While Sacks does incorporate into the book what she terms the “Top Rated Terminators,” which she deems to be “ten things[…]being done to food that are just not cool,” she also stresses that no single food is forbidden, to both herself or her sons. As she begins to discuss family, more of the audience’s questions turn to the subject of children. What about other kids’ birthday parties? What about the things those kids bring to school for lunch?

Emphasizing that there will always be edible environments in which one cannot exercise complete control, Sacks explains that she and her children both understand that “there’s the way we eat at home,” which isn’t necessarily adapted by everyone. For trips to the movies, she says, “all bets are off”; given the choice between bringing two types of candy from the health food store to the theatre, or buying one there, her boys typically go for the latter. If her own children want a multi-colored cake for their birthdays, she makes it herself using India Tree natural food coloring and, when they want hot dogs, she serves them Applegate ones.

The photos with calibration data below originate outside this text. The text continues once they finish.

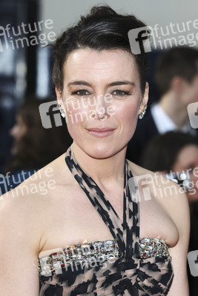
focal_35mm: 150
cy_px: 148
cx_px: 99
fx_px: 1236
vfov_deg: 13.7
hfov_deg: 9.2
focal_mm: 100
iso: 320
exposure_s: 1/200
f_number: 4.5
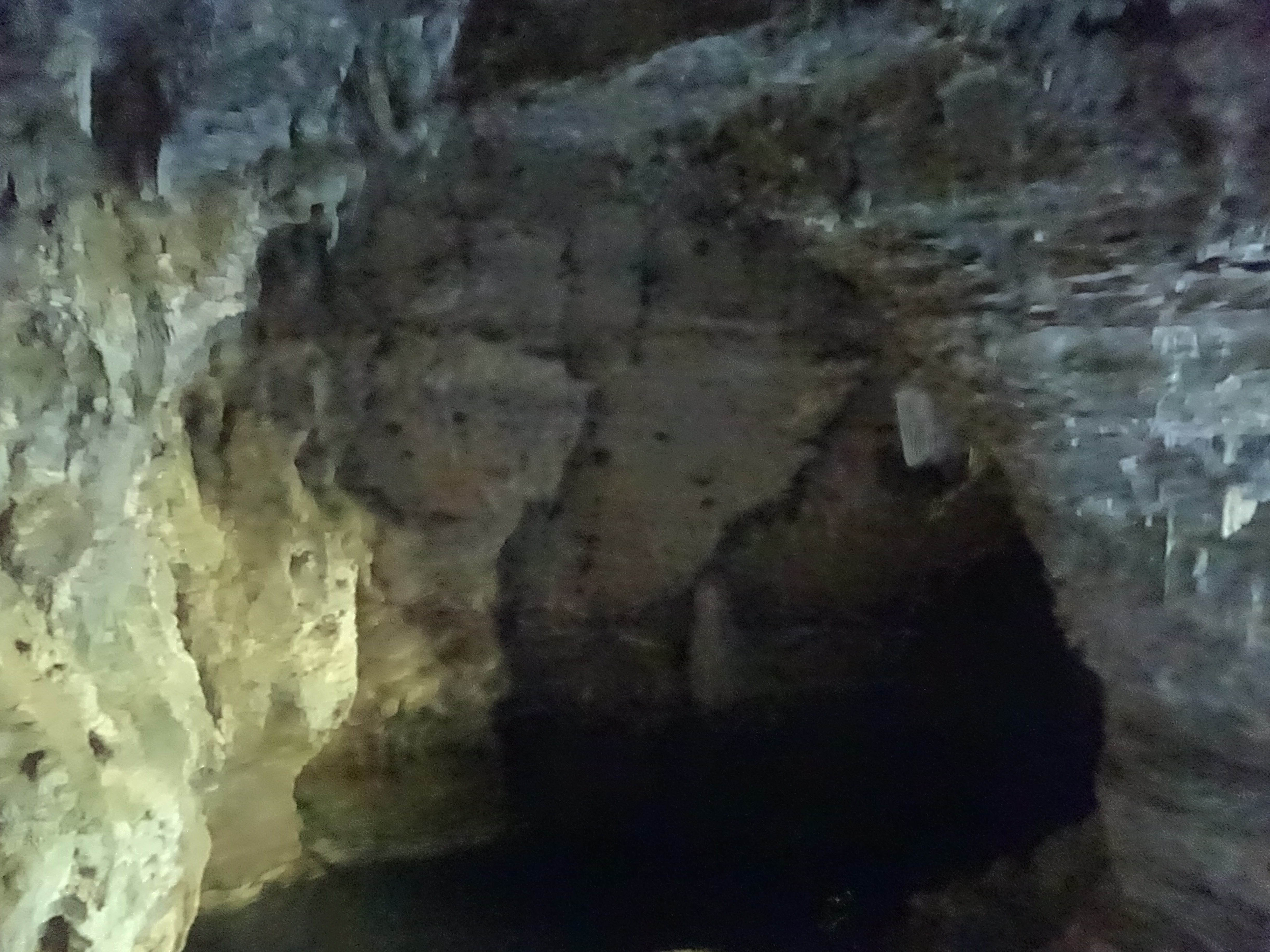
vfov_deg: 56.8
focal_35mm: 24
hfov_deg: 71.6
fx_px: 881
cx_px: 635
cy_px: 476
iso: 12800
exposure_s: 1/4
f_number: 3.5
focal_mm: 4.1
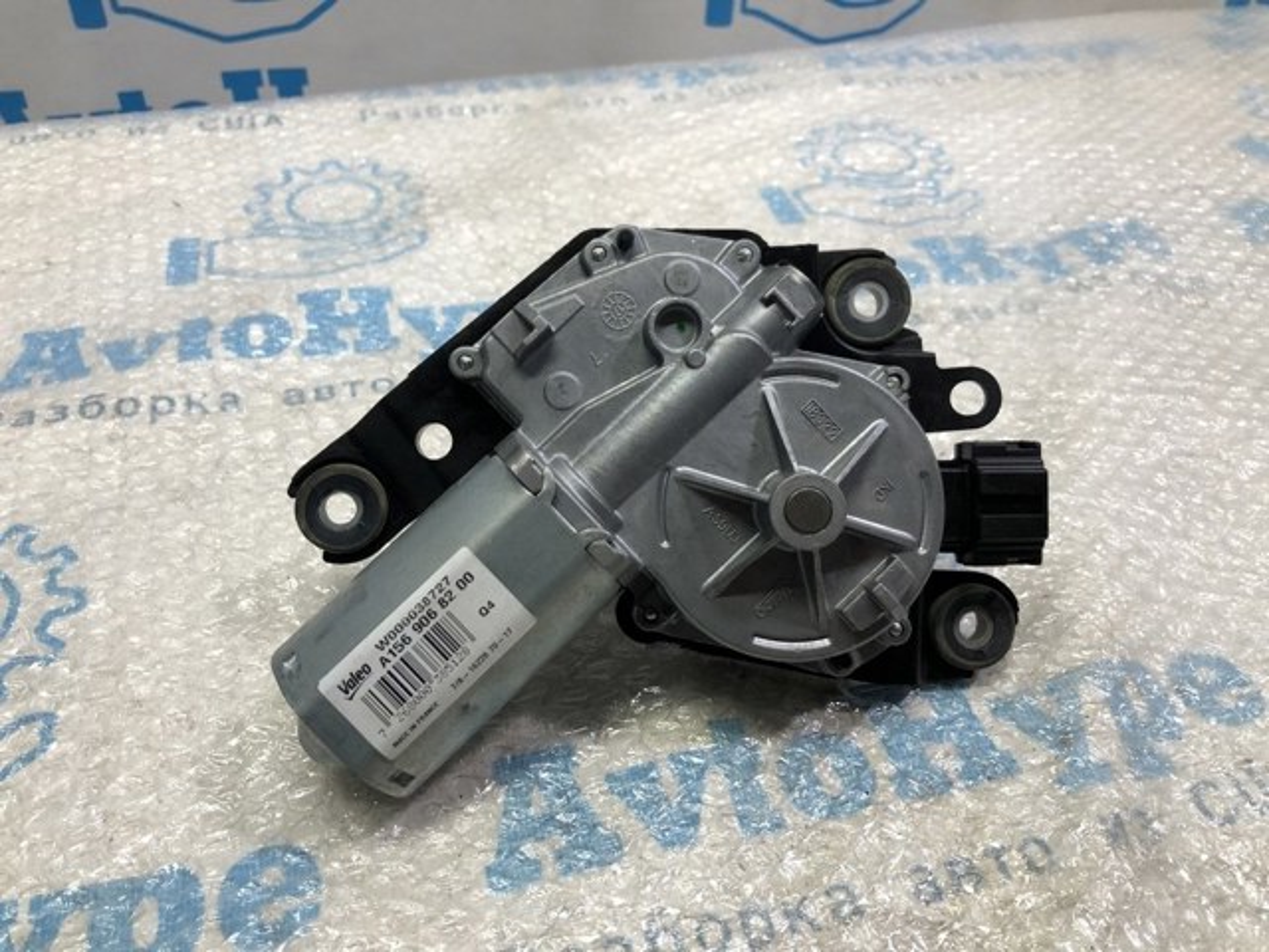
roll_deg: -1.9
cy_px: 476
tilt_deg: -44.0
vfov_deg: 49.7
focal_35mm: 28
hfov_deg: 63.4
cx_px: 634
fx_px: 1026
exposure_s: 1/33
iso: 32
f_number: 1.8
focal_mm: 4
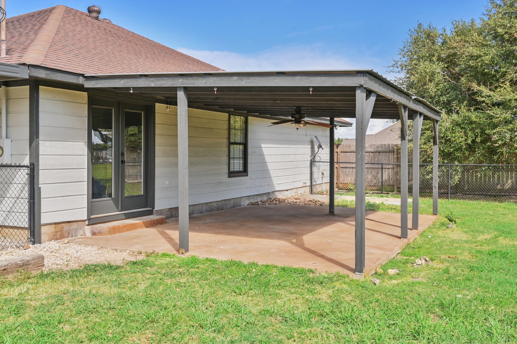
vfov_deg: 38.3
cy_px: 172
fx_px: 495
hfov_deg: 55.1
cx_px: 258
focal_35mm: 34
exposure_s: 1/500
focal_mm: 34.5
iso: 250
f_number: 7.1
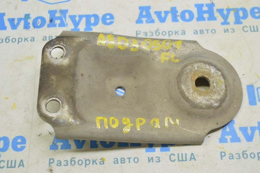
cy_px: 86
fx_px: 411
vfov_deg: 23.7
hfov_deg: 35.1
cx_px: 130
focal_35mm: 57
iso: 400
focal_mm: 38
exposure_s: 1/20
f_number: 5.6
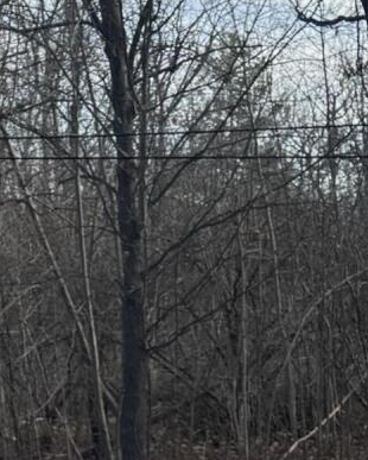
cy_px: 730
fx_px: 1646
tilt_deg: -15.8
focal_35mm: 121
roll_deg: -1.7
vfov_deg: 14.6
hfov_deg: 11.8
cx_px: 661
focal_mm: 6.76
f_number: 1.78
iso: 80
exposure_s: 1/1980
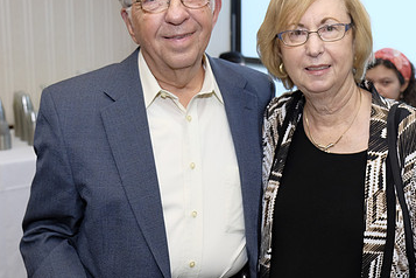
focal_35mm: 52
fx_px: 601
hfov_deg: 38.1
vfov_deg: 26.0
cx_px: 241
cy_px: 117
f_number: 3.2
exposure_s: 1/180
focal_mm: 21.4
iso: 800
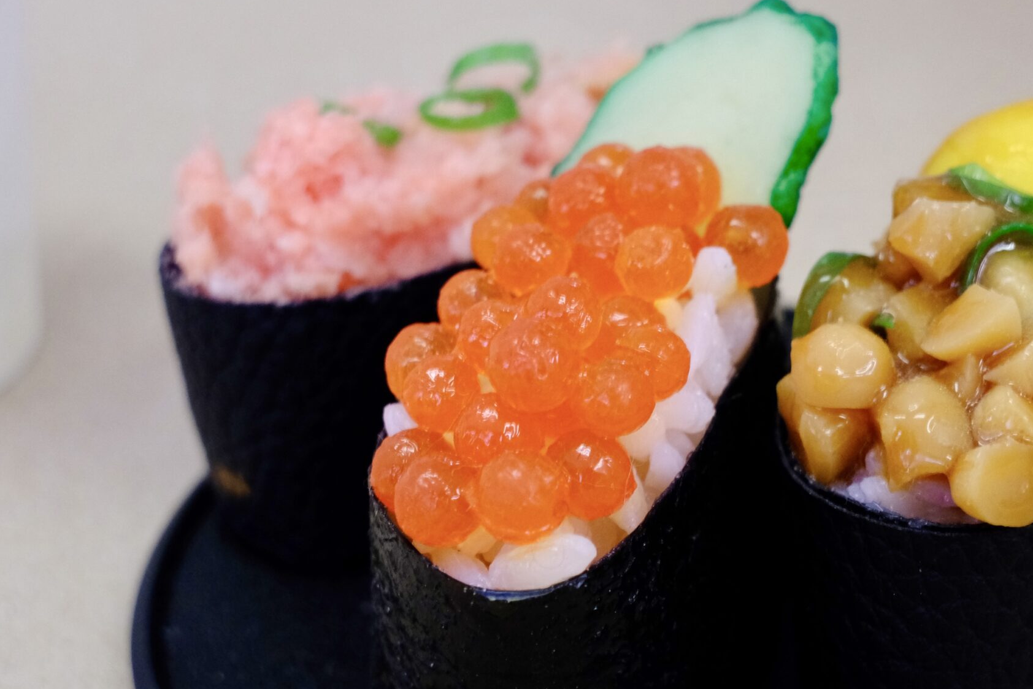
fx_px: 2181
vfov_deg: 17.9
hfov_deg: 26.6
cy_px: 440
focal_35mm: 76
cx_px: 588
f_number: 6.3
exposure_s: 1/105
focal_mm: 33
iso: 2000
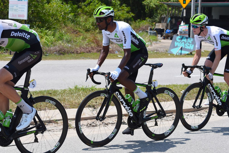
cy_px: 76
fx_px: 509
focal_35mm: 80
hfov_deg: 25.4
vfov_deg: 17.0
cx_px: 114
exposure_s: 1/1250
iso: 400
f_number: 7.1
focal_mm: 80
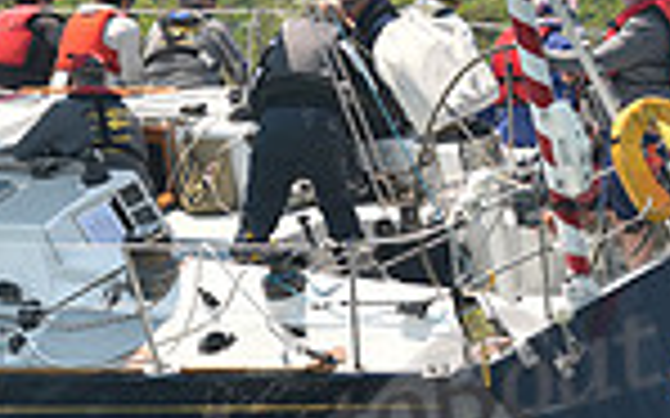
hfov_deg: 7.5
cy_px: 231
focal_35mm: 278
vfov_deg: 4.7
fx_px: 5074
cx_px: -85
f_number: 4.5
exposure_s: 1/640
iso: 250
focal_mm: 70
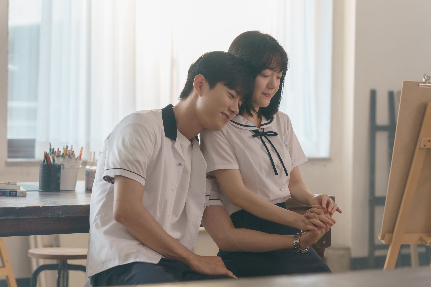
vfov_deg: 13.7
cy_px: 144
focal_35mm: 100
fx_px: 1197
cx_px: 216
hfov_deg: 20.4
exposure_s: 1/200
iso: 1000
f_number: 4
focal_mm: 100
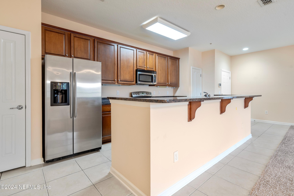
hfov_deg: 93.3
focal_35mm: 17
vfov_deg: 70.4
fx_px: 139
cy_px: 98
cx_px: 147
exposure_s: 1.3
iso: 125
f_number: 7.1
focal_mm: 17
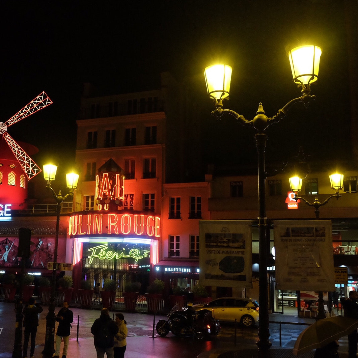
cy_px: 179
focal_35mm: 41
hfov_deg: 40.0
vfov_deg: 40.9
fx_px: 480
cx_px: 97
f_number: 4
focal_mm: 21.4
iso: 4000
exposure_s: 1/180
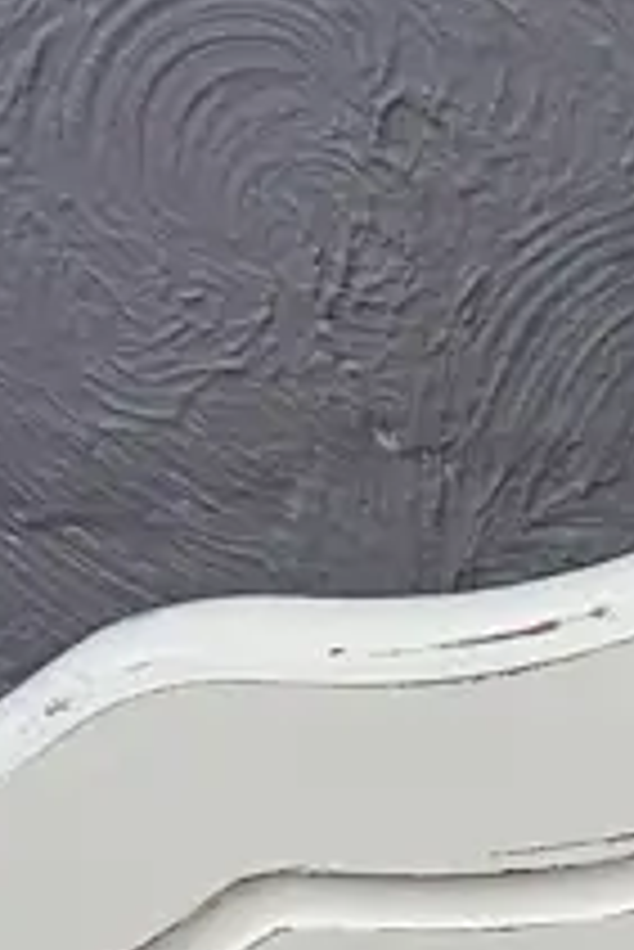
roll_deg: +0.8
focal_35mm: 121
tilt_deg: -30.7
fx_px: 3191
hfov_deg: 8.5
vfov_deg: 15.7
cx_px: 2167
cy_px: 1364
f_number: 1.78
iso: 160
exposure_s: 1/100
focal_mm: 6.86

The key, she says, is treating children like cognitive human beings, and giving them the power of information by explaining what certain ingredients are or can do, without trying to scare them. It is in that sentiment that she pinpoints her original thesis: We all need the fundamental knowledge about what we’re eating, but too many of us simply don’t have it, which is why, she says, so many parents think that something like Confetti Cake Pop-Tarts enriched with “essential vitamins and minerals” are a healthy breakfast.

That power of information goes both ways, Sacks says, pointing to a story of one client who completely forbid her young daughter from consuming more conventional items at her peers’ birthday parties. Withholding an awareness of moderation, or using knowledge dogmatically, she explains, is no better, and detracts from the realistic approach to healthy living that she maintains is far easier to accomplish than people tend to believe. “Small changes do make a difference,” she says, which is why part of her technique with clients is to help them make better choices in buying food, whether they shop at Whole Foods or Stop and Shop. She offers such simple tips as buying organic frozen berries, rather than their more expensive fresh counterparts. “Oh, my God,” her clients say. “I didn’t know it was so easy.”

“This book is meant for the mainstream,” she explains. “The silos have to come down.”